## SELECTED PASSAGE:
[Begin]

Opinion
No. HHD-CV 10-5035127-S
October 25, 2010
MEMORANDUM OF DECISION
This action is brought by the plaintiff Alyssa S. Peterson, a resident of Hartford and the Sixth District of the Connecticut Assembly. The action makes two principal claims.
The first is that the endorsement which was received by the defendant, Hector Robles, from the Hartford Democratic Town Committee was invalid, as it failed to comply with provisions of the applicable statute, Connecticut General Statutes § 9-391.
The record of the proceeding, the court, and the parties refer to the provisions of Connecticut General Statute 9-388. Those references are erroneous. The plaintiff has moved orally to amend her allegations to allege a violation of Section 9-391 of the Statutes, which Motion the court has granted.
The second claim is a claim for relief under Connecticut General Statutes § 9-387.
The Court has heard evidence with respect to the first, and a ruling on that claim follows. With respect to the second claim, the defendant Robles has filed a motion to dismiss. The plaintiff has filed an objection to the motion and a ruling with respect to that issue follows as well.
FINDINGS OF FACT
The defendant Hector Robles is the current State Representative for the Sixth Assembly District, which is a district geographically located entirely within the City of Hartford. He is also the endorsed candidate of the Democratic Party for the same seat in the upcoming November 2010 election.
Susan Bysiewicz is the Secretary of State of the state of Connecticut.
At the time that the defendant Robles received the endorsement of the Democratic Party, Ms. Georgianna Holloway was the chairperson of the Hartford Democratic Party in the City of Hartford. The secretary of the party was Mr. Angel Morales.
On or about May 20, 2010, Ms. Holloway convened a meeting of the Democratic Town Committee in order to endorse candidates for the Sixth Assembly District and, at the same time, the other Assembly Districts contained within the city of Hartford.
The method used in order to determine the endorsement for each of the separate districts was that the meeting of the entire Democratic Committee was called to order. Thereafter, the nomination of the various candidates for each of the Assembly Districts was taken up in several separate meetings for the specific purpose of nominating a candidate for each of those districts. Accordingly, there would have been a separate meeting for the Fourth Assembly District, the Fifth Assembly District, the Sixth Assembly District and so forth.
At the conclusion of those smaller meetings, which Ms. Holloway described informally as "mini conventions," the larger convention re-assembled and the results were reported to the group as a whole. There was no discussion or objection to any of the nominations, including that of the defendant Robles.
The person who chaired and presided over the meeting specifically convened to endorse a candidate for the Sixth Assembly District was Glenn Geathers. The person who acted as secretary for that meeting was Janet Appellof.

[End]

## COLLECTED DATA:
[Begin]

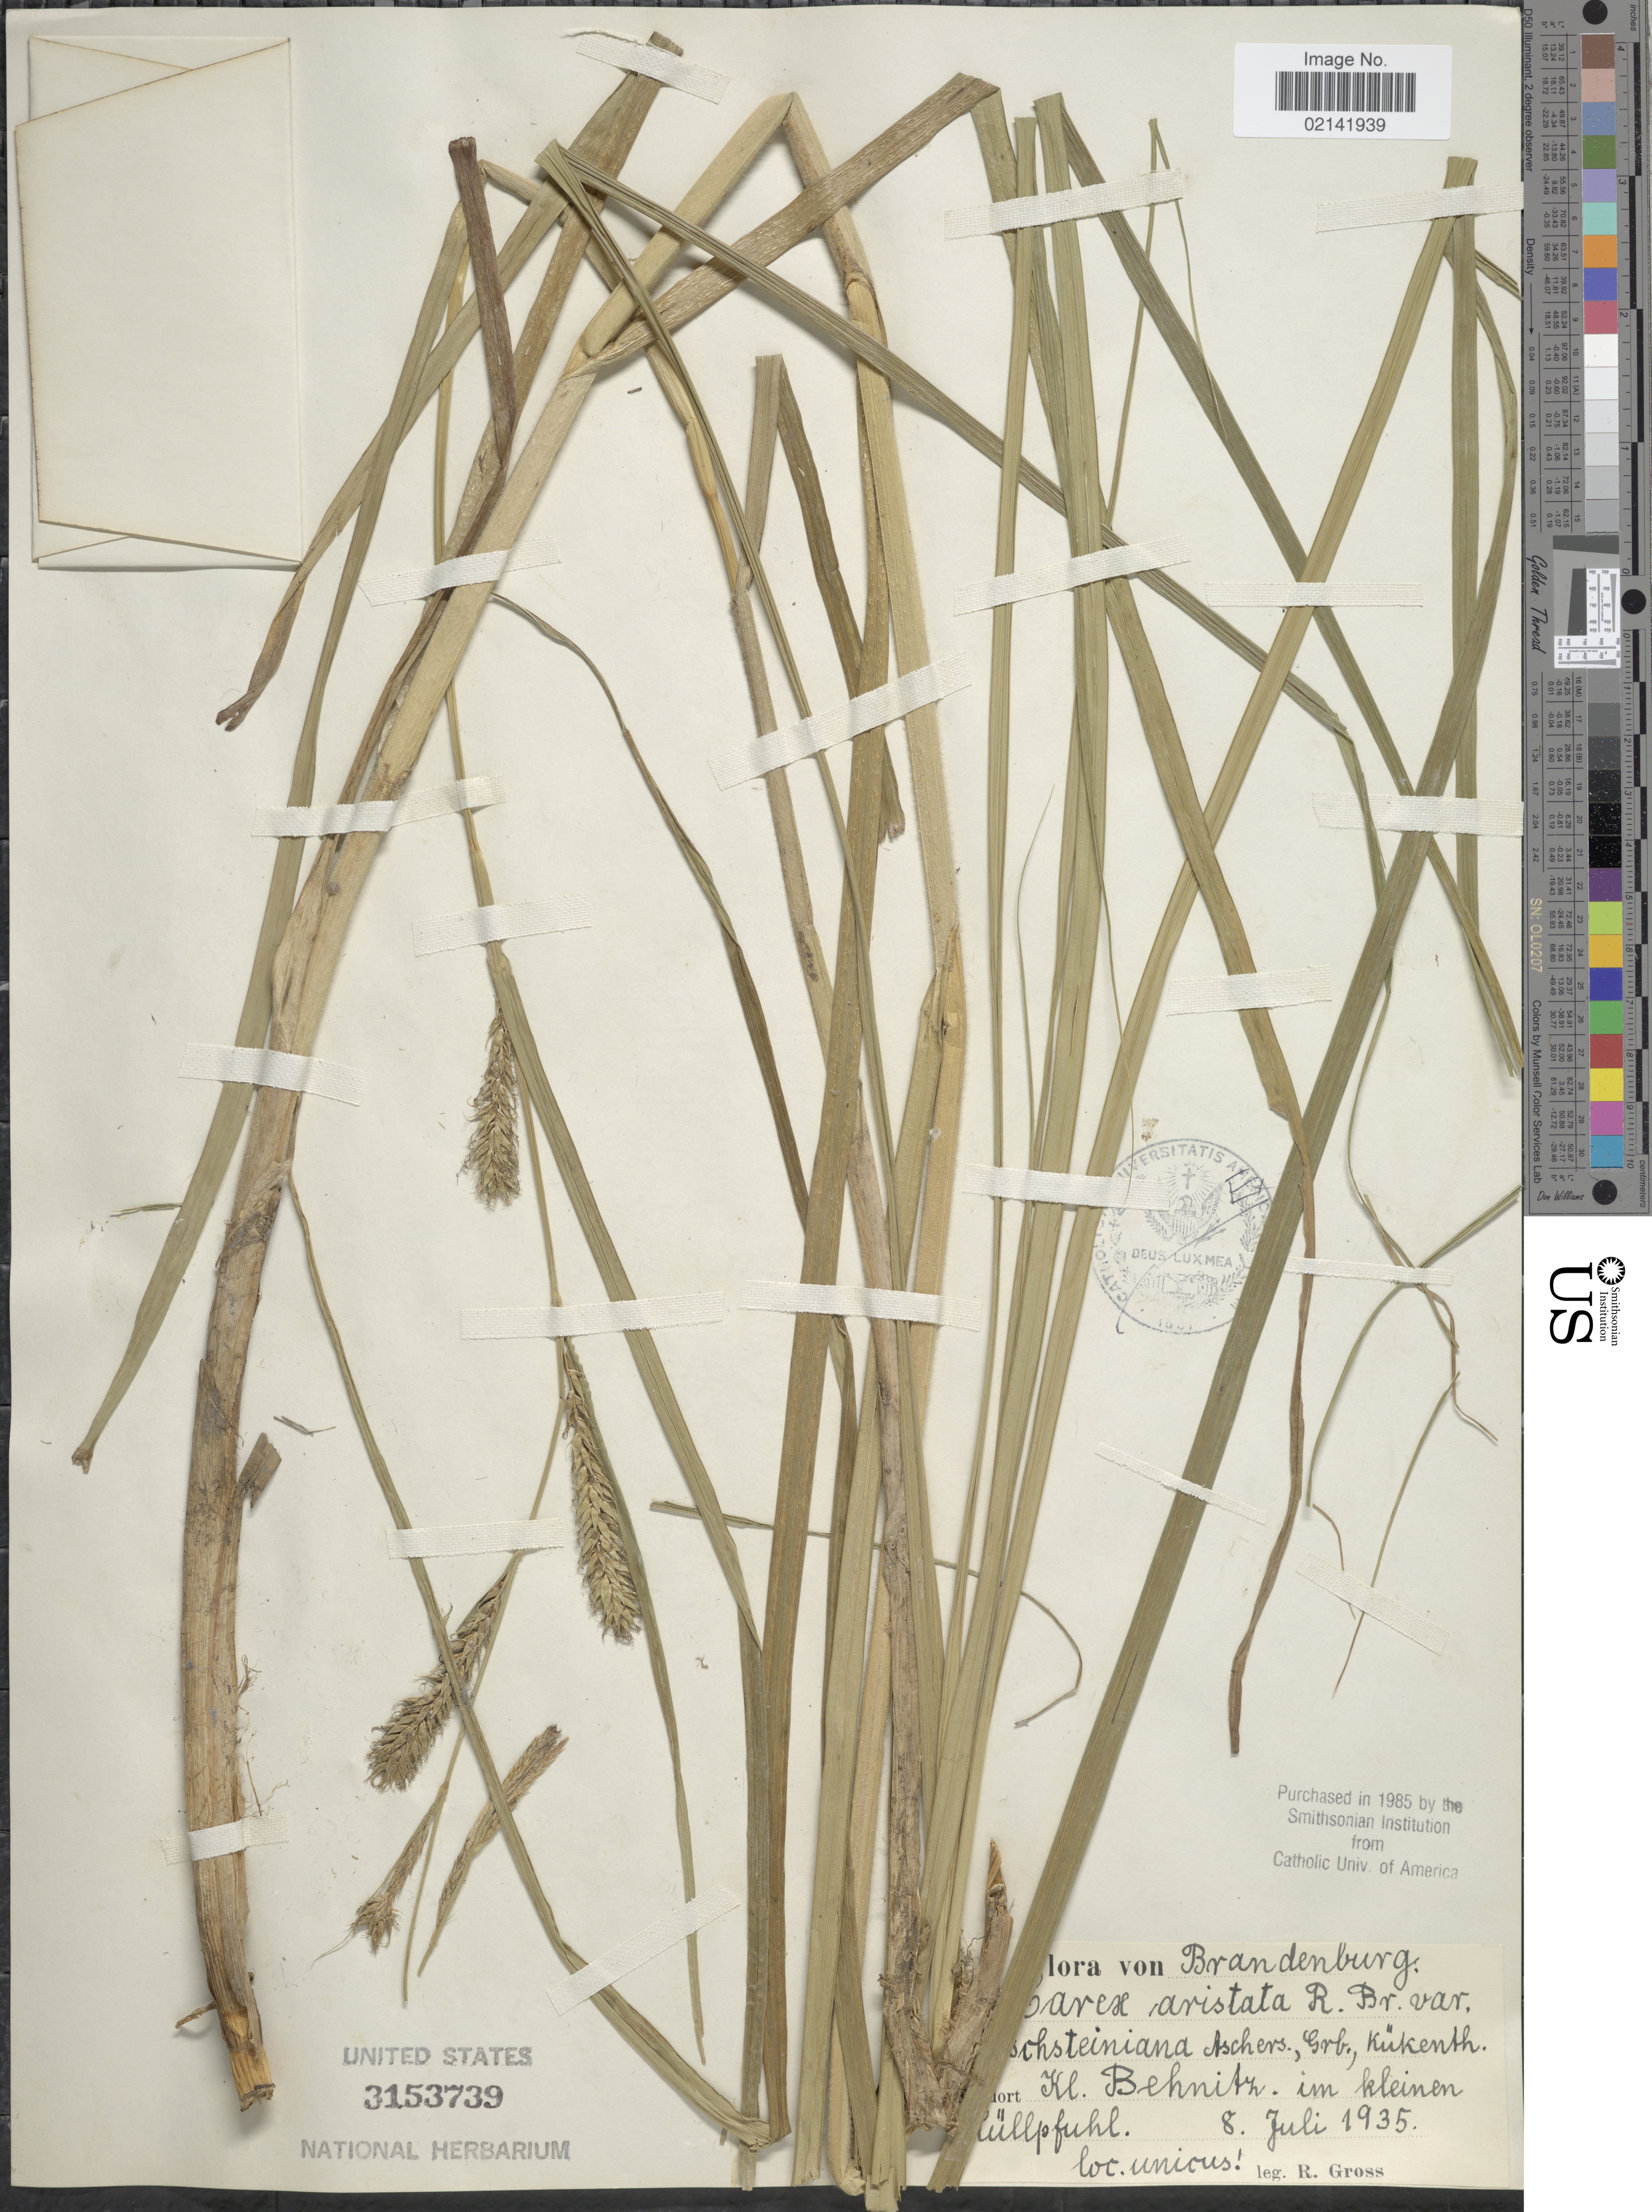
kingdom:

[End]

## DIRECTION 1:
Summarize the memorandum of decision in two sentences.
## DIRECTION 2:
Resume the memorandum of decision, starting after its last sentence.
The listing plays no part in what is asked here.

## EXERCISE RESULT 1:
Alyssa S. Peterson, a Hartford resident of the Sixth Assembly District, claims that the endorsement Hector Robles received from the Hartford Democratic Town Committee was invalid under Connecticut General Statutes § 9-391, and she also seeks relief under § 9-387, a claim Robles has moved to dismiss. The court finds that the committee met on or about May 20, 2010, held separate meetings to nominate a candidate for each Assembly District, and then reassembled to hear the results, with no discussion or objection to any of the nominations.

## EXERCISE RESULT 2:
The defendant Robles submitted a document entitled "Certificate of Party Endorsement" to the Secretary of State, which document certified that he was the endorsed candidate of the Democratic Party for the Sixth Assembly District. The document was signed and dated May 20, 2010.
The "Certificate of Party Endorsement" was submitted in a timely fashion according to the provisions of Section 9-391 of the Statutes.
Section 9-391(c) of the Connecticut General Statutes is entitled "Time for party endorsements for municipal offices and town committee members. Time for selection of delegates to conventions. Certification. Late certification void." In relevant part, it reads as follows:
Any certification to be filed under this subsection shall be received by the Secretary of the State, in the case of a candidate for the office of state senator or state representative, or the town clerk, in the case of a candidate for any other municipal office to be voted upon at a state election, not later than four o'clock p.m. on the fourteenth day after the close of the town committee meeting, caucus or convention, as the case may be. If such a certificate of a party's endorsement is not received by the Secretary of the State or the town clerk, as the case may be, by such time, such certificate shall be invalid and such party . . . shall be deemed to have neither made nor certified any endorsement of any candidate for such office.
. . . The candidate so endorsed for a municipal office to be voted upon at a state election . . . shall file with the Secretary of the State or the town clerk, as the case may be, a certificate, signed by that candidate, stating that such candidate was so endorsed, the candidate's name as the candidate authorizes it to appear on the ballot, the candidate's full street address and the title and district of the office for which the candidate was endorsed. Such certificate shall be attested by the chairman or presiding officer and the secretary of the town committee, caucus or convention which made such endorsement.
The "Certificate of Party Endorsement" was signed by Mr. Geathers in the capacity of "Chairman or Presiding Officer of Meeting" and by Miss Appellof as "Secretary of Meeting."
The "Certificate of Party Endorsement" for the endorsed candidates in the Fourth Assembly District and the Seventh Assembly District were certified in the same manner, that is that the chair and/or secretary of the meeting specific to those districts certified the endorsement of those candidates to the Secretary of State. No Challenge is presented to those endorsements.
Subsequently, a primary was held on August 10, 2010 in which the plaintiff Peterson challenged the defendant Robles. The defendant Robles was the winner of that primary, which results were also certified to the Secretary of State. The certification of the primary results is not challenged by this lawsuit.
DISCUSSION
The plaintiff urges a close reading of the statute in accordance with the decision of the Connecticut Supreme Court in the case of John W. Butts v. Susan Bysiewicz (SC 18663), released October 26, 2010. In that case, the Supreme Court ruled that a certificate of endorsement received after the time period specified in the statutes was invalid. While the case was decided under Section 9-388 of the Statutes, the language in question is essentially identical to Section 9-391.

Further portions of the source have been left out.